═══ RECORDS FOR THIS EXERCISE
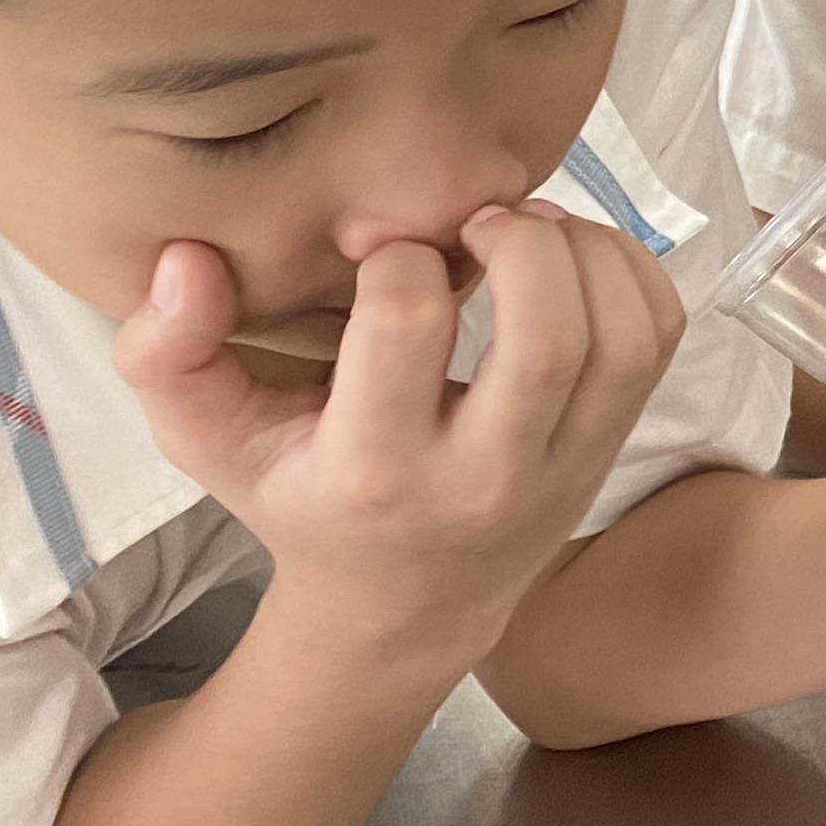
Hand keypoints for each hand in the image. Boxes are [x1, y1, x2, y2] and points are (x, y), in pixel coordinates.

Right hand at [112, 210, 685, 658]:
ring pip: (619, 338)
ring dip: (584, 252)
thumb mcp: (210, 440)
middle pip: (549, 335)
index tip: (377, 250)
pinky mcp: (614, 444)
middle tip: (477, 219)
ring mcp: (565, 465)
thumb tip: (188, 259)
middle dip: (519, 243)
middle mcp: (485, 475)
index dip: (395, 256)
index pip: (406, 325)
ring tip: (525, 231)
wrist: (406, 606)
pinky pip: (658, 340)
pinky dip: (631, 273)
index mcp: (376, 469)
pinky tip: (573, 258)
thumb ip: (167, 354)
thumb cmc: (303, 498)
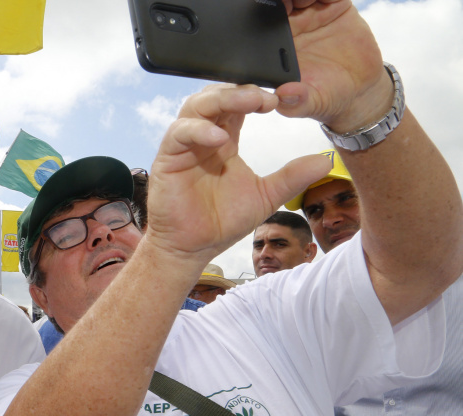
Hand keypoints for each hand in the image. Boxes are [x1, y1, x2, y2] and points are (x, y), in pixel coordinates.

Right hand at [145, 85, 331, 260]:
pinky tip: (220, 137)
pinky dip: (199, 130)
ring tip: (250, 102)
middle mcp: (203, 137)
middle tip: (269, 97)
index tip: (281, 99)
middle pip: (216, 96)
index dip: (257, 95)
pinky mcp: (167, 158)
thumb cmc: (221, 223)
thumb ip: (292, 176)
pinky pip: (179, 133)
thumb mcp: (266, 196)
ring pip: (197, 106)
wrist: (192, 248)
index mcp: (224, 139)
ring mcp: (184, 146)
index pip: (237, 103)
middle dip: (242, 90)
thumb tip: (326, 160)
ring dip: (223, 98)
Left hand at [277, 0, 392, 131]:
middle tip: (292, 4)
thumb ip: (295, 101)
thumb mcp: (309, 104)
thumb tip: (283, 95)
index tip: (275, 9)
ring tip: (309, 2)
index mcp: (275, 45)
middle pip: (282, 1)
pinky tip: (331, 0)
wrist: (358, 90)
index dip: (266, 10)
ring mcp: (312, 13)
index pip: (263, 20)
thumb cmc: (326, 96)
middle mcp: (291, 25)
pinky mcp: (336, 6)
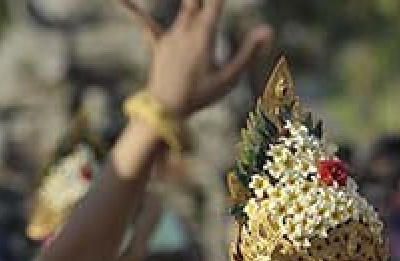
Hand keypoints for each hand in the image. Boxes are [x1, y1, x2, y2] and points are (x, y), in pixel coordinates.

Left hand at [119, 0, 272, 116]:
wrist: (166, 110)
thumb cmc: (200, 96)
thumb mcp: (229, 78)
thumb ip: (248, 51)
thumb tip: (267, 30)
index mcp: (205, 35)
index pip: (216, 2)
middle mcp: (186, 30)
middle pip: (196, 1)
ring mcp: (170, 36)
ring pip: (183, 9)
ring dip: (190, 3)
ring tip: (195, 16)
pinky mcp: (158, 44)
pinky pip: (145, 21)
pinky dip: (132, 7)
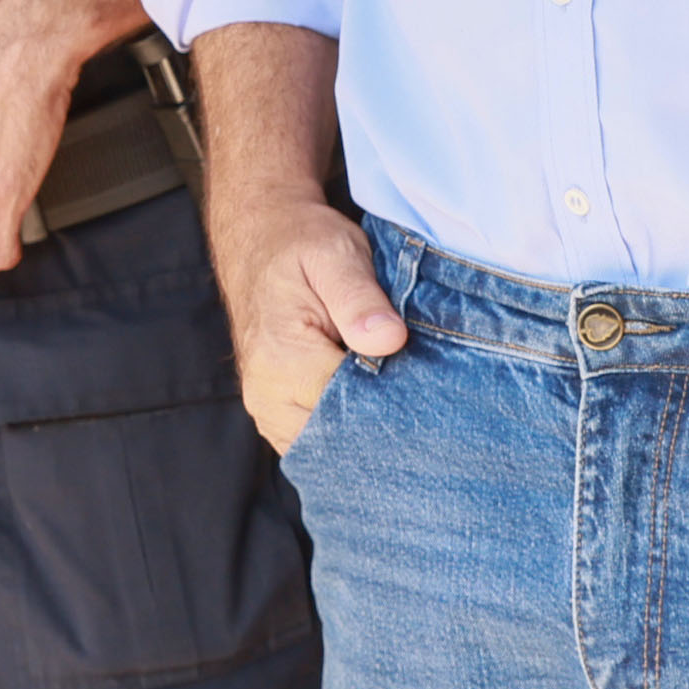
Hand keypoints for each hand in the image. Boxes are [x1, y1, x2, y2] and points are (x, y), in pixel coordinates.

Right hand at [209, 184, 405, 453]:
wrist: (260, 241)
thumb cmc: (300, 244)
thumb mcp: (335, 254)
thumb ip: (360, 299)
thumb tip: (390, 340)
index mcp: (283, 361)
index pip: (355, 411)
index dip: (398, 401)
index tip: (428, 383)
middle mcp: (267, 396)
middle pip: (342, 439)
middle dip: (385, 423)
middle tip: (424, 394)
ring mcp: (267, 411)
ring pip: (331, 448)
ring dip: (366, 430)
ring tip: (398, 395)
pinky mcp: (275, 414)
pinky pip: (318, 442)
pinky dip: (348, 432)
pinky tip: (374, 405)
══════
§ **WORK REQUIRED**
Beginning with the line above that contains "pinky pip: (658, 340)" and finishing with the line that contains "ring pip: (183, 9)", print those lines exactly and only. Skip all pictures.

§ **SOLUTION FOR THIS TASK**
pinky pip: (658, 340)
pinky dip: (631, 273)
index mcp: (376, 469)
pinky tip: (573, 258)
thumb ip: (167, 354)
thumb cmc: (303, 498)
Hand keypoints for each hand in the image. Boxes are [x1, y1, x2, y2] and points are (x, y), in pixel coordinates.

Right hand at [145, 85, 331, 260]:
pinky tip: (220, 137)
pinky dip: (199, 130)
ring tip: (250, 102)
middle mcp: (203, 137)
middle tip: (269, 97)
index tip: (281, 99)
middle pip: (216, 96)
index dip: (257, 95)
pinky mcp: (167, 158)
thumb cmc: (221, 223)
thumb ip: (292, 176)
pinky pip: (179, 133)
thumb mcp: (266, 196)
ring pip: (197, 106)
wrist: (192, 248)
index mcp: (224, 139)
ring mcp: (184, 146)
index pip: (237, 103)
middle dip: (242, 90)
thumb tip: (326, 160)
ring dip: (223, 98)
Left hand at [277, 0, 392, 131]:
middle tip: (292, 4)
thumb ip: (295, 101)
thumb mcp: (309, 104)
thumb tip: (283, 95)
index tip: (275, 9)
ring tip: (309, 2)
index mcp: (275, 45)
middle pip: (282, 1)
pinky tip: (331, 0)
wrist: (358, 90)
index dip: (266, 10)
ring mcp: (312, 13)
index pip: (263, 20)
thumb cmc: (326, 96)
middle mcp: (291, 25)
pinky mcp: (336, 6)
Hand keypoints for each hand in the image. Boxes are [x1, y1, x2, y2] and points are (x, y), in pixel coordinates.

Left hand at [119, 0, 272, 116]:
wrist: (166, 110)
thumb cmc: (200, 96)
thumb mcp: (229, 78)
thumb ip: (248, 51)
thumb tip: (267, 30)
index mcp: (205, 35)
index pip: (216, 2)
middle mcp: (186, 30)
middle pip: (196, 1)
ring mcp: (170, 36)
ring pip: (183, 9)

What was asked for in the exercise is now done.